Un tout petit changement de plateau plus loin (on a tout de même eu le temps de passer au bar), et c'est un trio qui entame son set. Snow Trail est allemand également, mais basé à Iena, et si le groupe affiche également la notion de "post-punk" en guise d’emblème, on va très vite comprendre que ce terme fourre-tout cache une bien plus vaste variété de styles exécutés, puisque le trio guitare-basse-batterie y insère par exemple une bonne dose de noise, mais aussi de punk à l'occasion. C'est le batteur qui chante majoritairement, bien appuyé de temps à autres par le guitariste, et si le groupe est jeune (tant au niveau de l'âge des musiciens que d'une ancienneté remontant à un peu plus d'un an), la combinaison des horizons bien différents d'où proviennent chacun de ses membres (horrorpunk/hard-rock/métal pour le bassiste, guitare classique pour le guitariste, punk 70's et électro-punk pour le batteur) aboutit à une mixture tout à fait délectable, qui m'évoque régulièrement Litovsk par exemple, et là encore on note que le set est particulièrement carré, et que le groupe s'adapte facilement aux difficultés techniques inhérentes à ce genre de lieu à l'acoustique pas forcément parfaite et au matériel parfois un poil vétuste.
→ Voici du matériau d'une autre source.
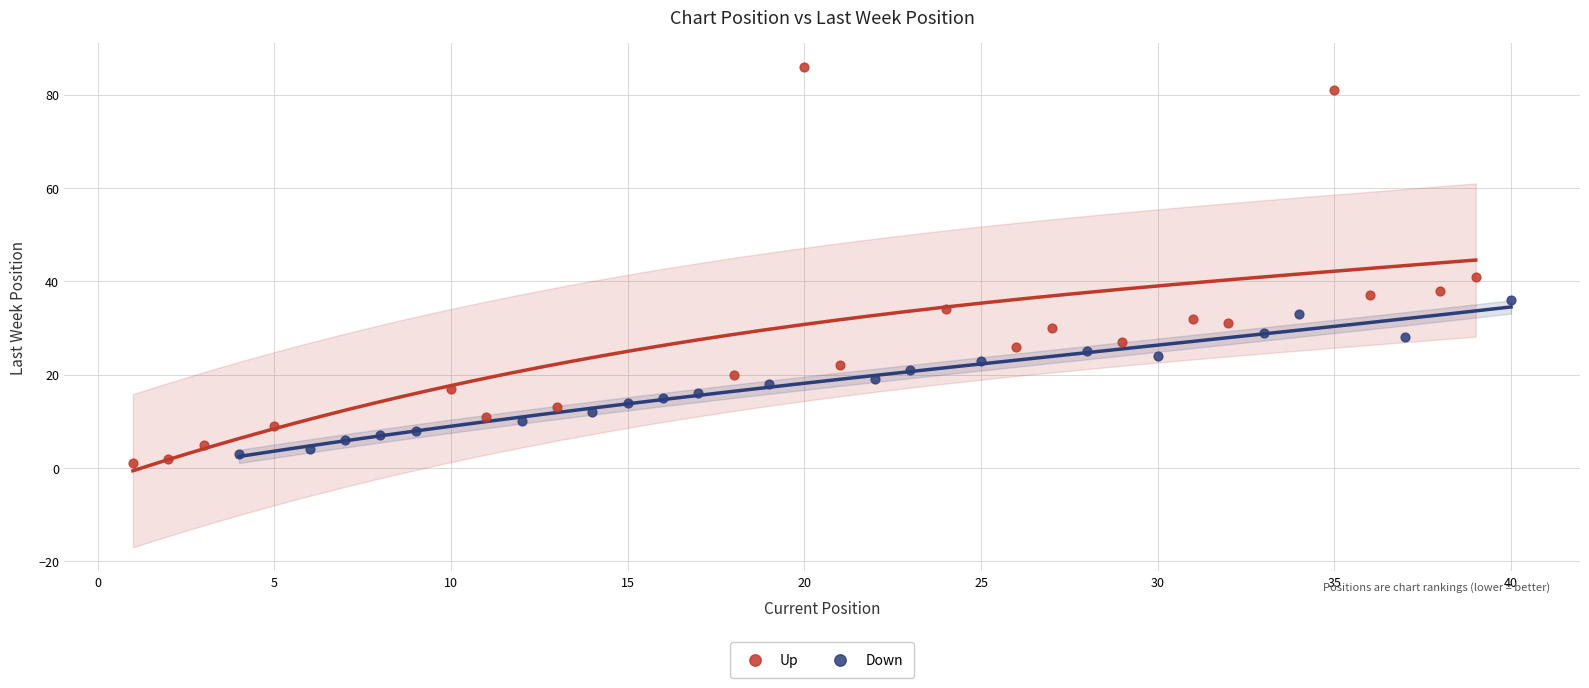

Which series has the widest spread of Y values?

Up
La seule chose qu'on pourra regretter, après ces 35 petites minutes de set (le groupe n'a que 10 morceaux en stock, et ne veut pas poser de problème aux organisateurs en dépassant trop les horaires prévus), c'est qu'une partie du public soit restée au bar ou à l'extérieur pendant cette prestation, qui aurait mérité un taux de remplissage de la salle équivalent à celui de leurs comparses de Static Means. Cependant, vous l'aurez compris, la mini-tournée de ces deux groupes est une sacrée bonne idée, et les Lillois qui auront l'occasion de les voir ce lundi soir au Centre Culturel Libertaire ne devraient pas le regretter...

 

La suite, ce sera pour moi dès ce lundi soir également , avec les Gotobeds à la Boule Noire.